Real retail sales disappoints . . . the Doomers
Real retail sales disappoints . . . the Doomers
This morning’s report on July retail sales once again belies the claim that “hard data” and “soft data” are divergent..
Not only did July come in at a strong +0.6% (+0.5% ex-autos), but June was revised up as well. Given basically non-existent inflation, this means that real retail sales made two more new records for this expansion:
In fact, real retail sales look like they are right in line with a multi-year trend.
Real retail sales per capita tend to turn down well in advance of the onset of a recession, so here is real retail sales per capita:
Again, the upward trend is continuing .
Finally, although the relationship is noisy, YoY growth in retail retail sales tends to correlate with YoY growth in employment during the ensuing months:
.So this suggests that recent stronger monthly jobs reports will continue.
Doomers will once agin have to find a new place to hang their hats.
You have presented very interesting data.
But I see 2 questions.
1. This is aggregated data. Could it be that consumers are spending more but making fewer discretionary purchases?
2. Are we to believe that all the retail store closures are due to consumers switching to purchasing online? (And bankruptcies)
Or is the data no longer reliable? Somehow corrupted?

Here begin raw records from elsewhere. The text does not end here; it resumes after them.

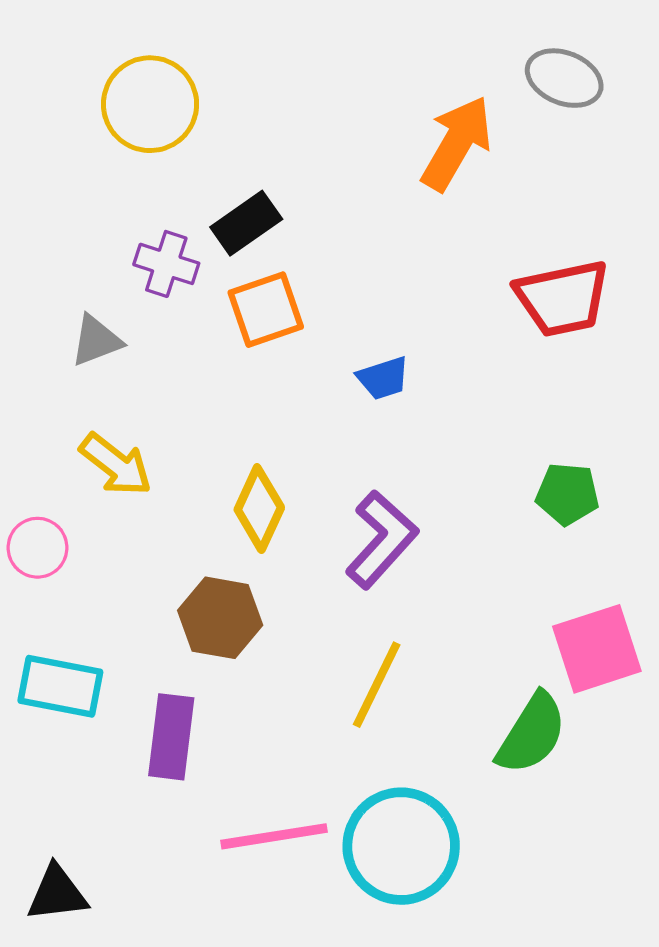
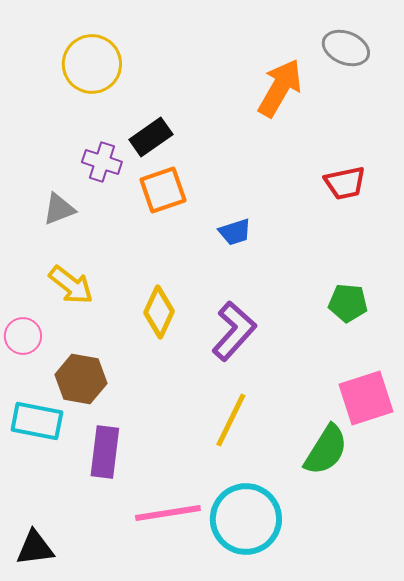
red trapezoid: (563, 298) -> (345, 183), size x0.7
brown hexagon: (220, 618) -> (81, 379), moved

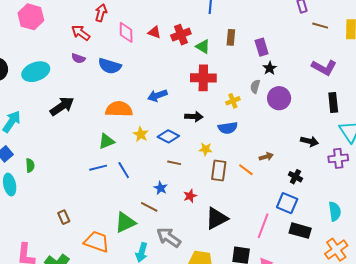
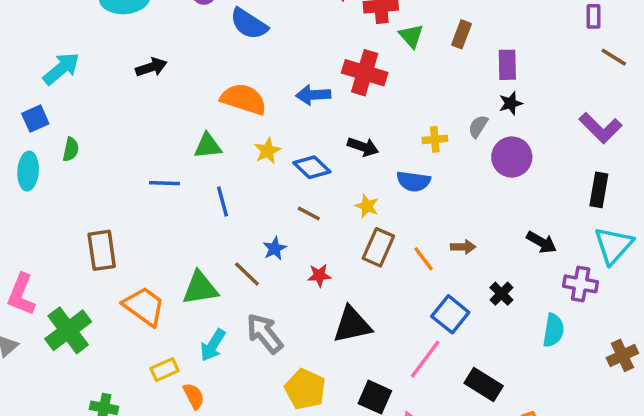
red cross: (203, 78) -> (365, 73), moved
black arrow: (62, 106) -> (151, 67), size x0.7
blue line: (98, 168) -> (165, 183), moved
blue square: (287, 203) -> (450, 314), moved
cyan semicircle: (335, 211) -> (553, 330), moved
brown rectangle: (64, 217) -> (102, 250), size x1.6

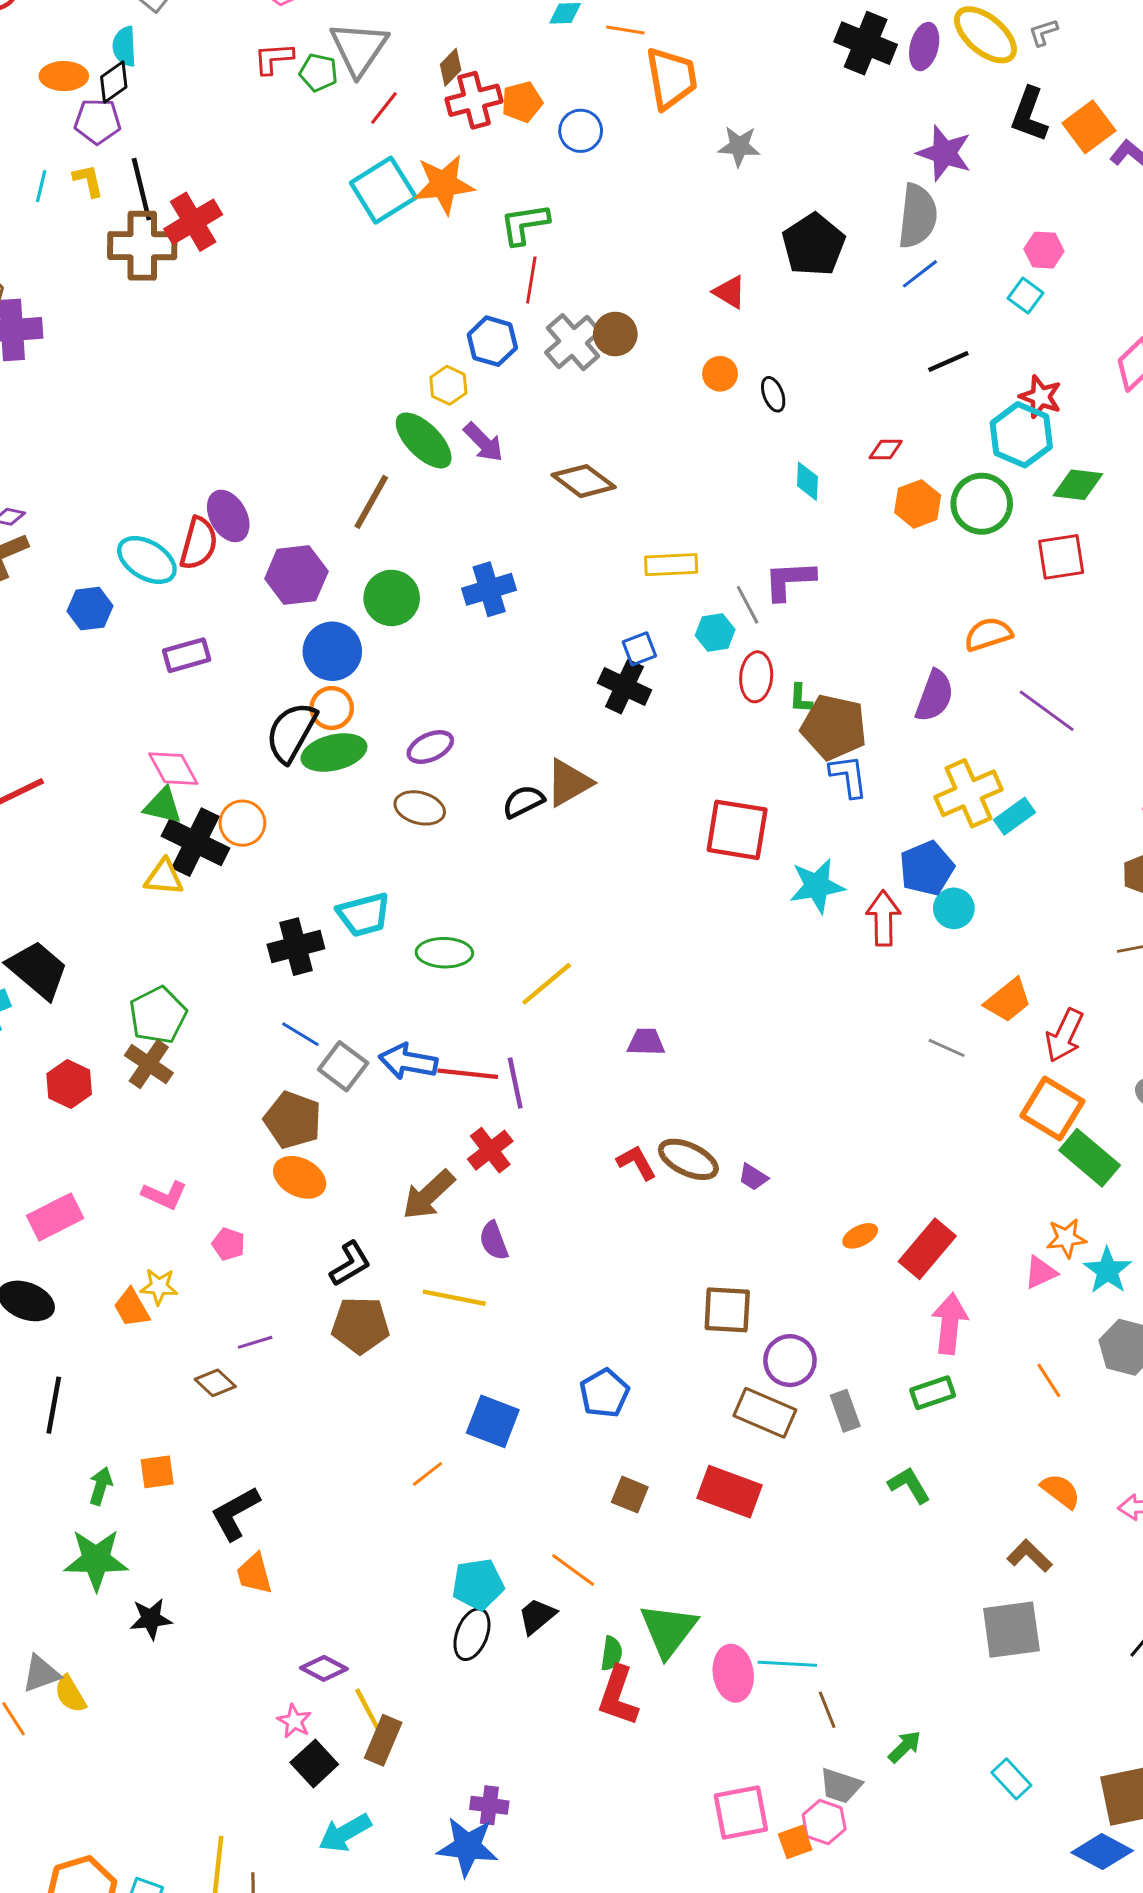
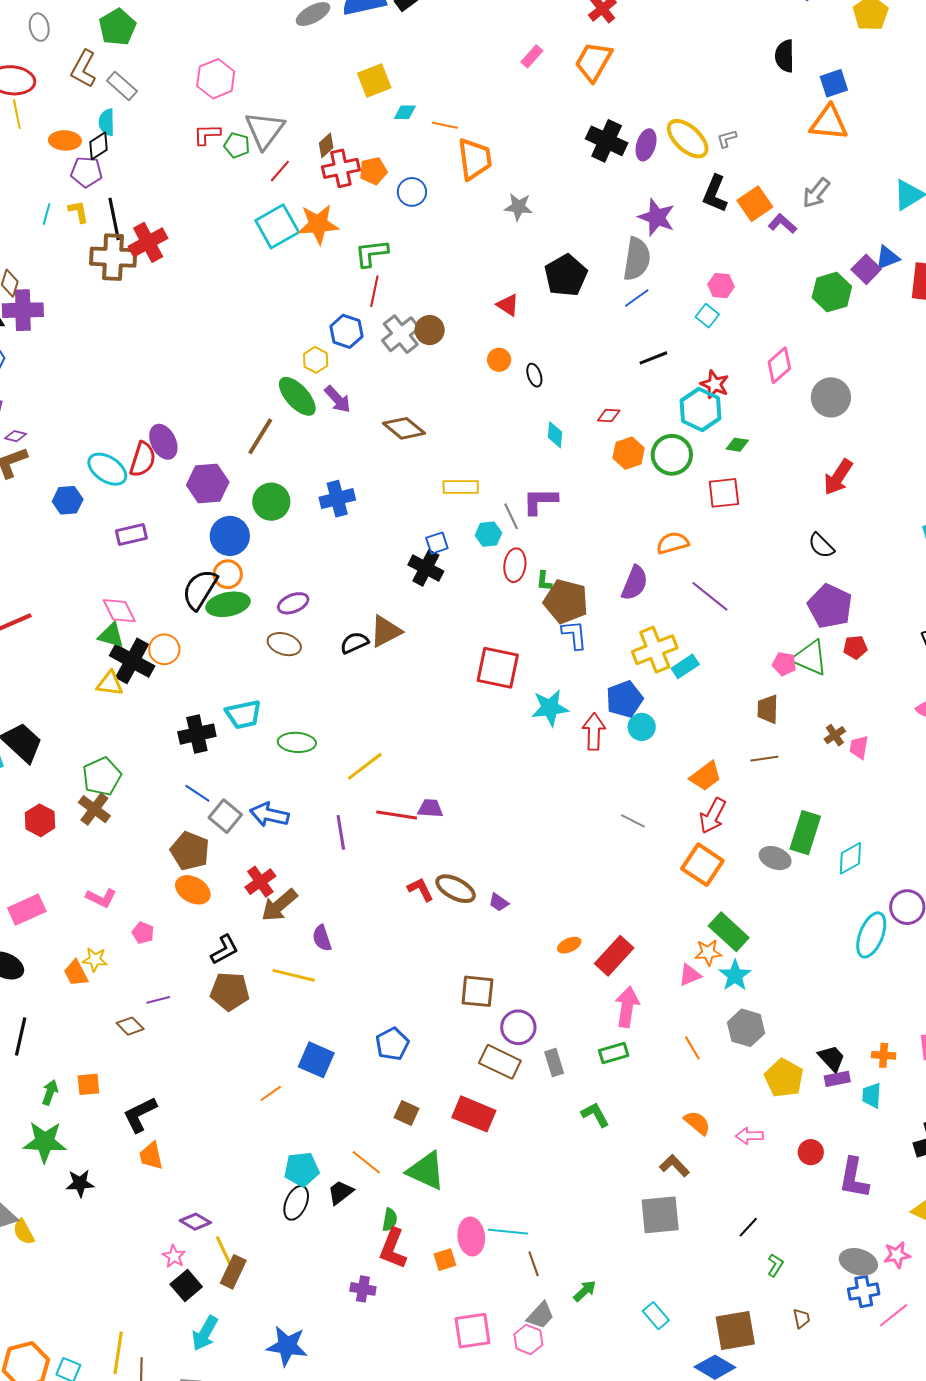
green diamond: (1078, 485) -> (737, 445), size x0.7
orange trapezoid: (1008, 1000) -> (706, 776), moved
red line: (468, 1074) -> (397, 815), moved
red cross: (490, 1150) -> (260, 882), moved
green rectangle: (1090, 1158) -> (729, 932), moved
green triangle: (668, 1630) -> (426, 1171), moved, turned -45
gray trapezoid: (841, 1786) -> (541, 1315), turned -68
purple cross: (489, 1805) -> (363, 1289), moved
cyan arrow: (345, 1833) -> (205, 1333), turned -33
orange square: (795, 1842) -> (445, 1260), moved

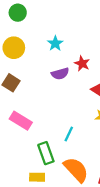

The Saint Louis Fed deflates the nominal retail sales reported by Census by the CPI. But because the CPI is heavily weighted towards services it significantly overstates retail inflation.
BEA releases estimates of nominal and real retail sales as well as a detailed estimate of a deflator for retail sales. Generally the CPI runs one to two percentage points higher than the BEA retail deflator — for example in June the year-over-year change in the retail deflator reported by the BEA was -0.3% as compared to +1.6% for the CPI.
So the chart shown above actually understates real retail sales growth by almost two percentage points.